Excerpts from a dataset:
■ ■ ■

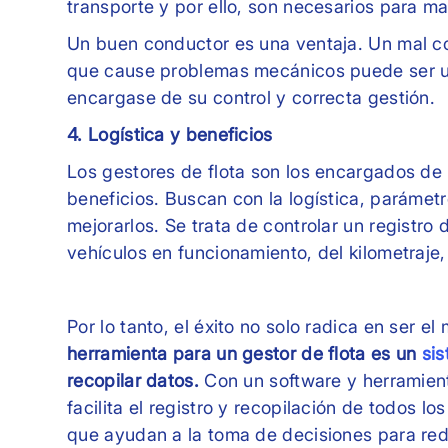
transporte y por ello, son necesarios para ma
Un buen conductor es una ventaja. Un mal co
que cause problemas mecánicos puede ser un 
encargase de su control y correcta gestión.
4. Logística y beneficios
Los gestores de flota son los encargados de
beneficios. Buscan con la logística, parámet
mejorarlos. Se trata de controlar un registro
vehículos en funcionamiento, del kilometraje,
Por lo tanto, el éxito no solo radica en ser el
herramienta para un gestor de flota es un
sis
recopilar datos.
Con un software y herramien
facilita el registro y recopilación de todos l
que ayudan a la toma de decisiones para red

■ ■ ■

All the records need to be printed again exactly as written, though without their pictures.

transporte y por ello, son necesarios para ma
Un buen conductor es una ventaja. Un mal co
que cause problemas mecánicos puede ser un 
encargase de su control y correcta gestión.
4. Logística y beneficios
Los gestores de flota son los encargados de
beneficios. Buscan con la logística, parámet
mejorarlos. Se trata de controlar un registro
vehículos en funcionamiento, del kilometraje,
Por lo tanto, el éxito no solo radica en ser el
herramienta para un gestor de flota es un
sis
recopilar datos.
Con un software y herramien
facilita el registro y recopilación de todos l
que ayudan a la toma de decisiones para red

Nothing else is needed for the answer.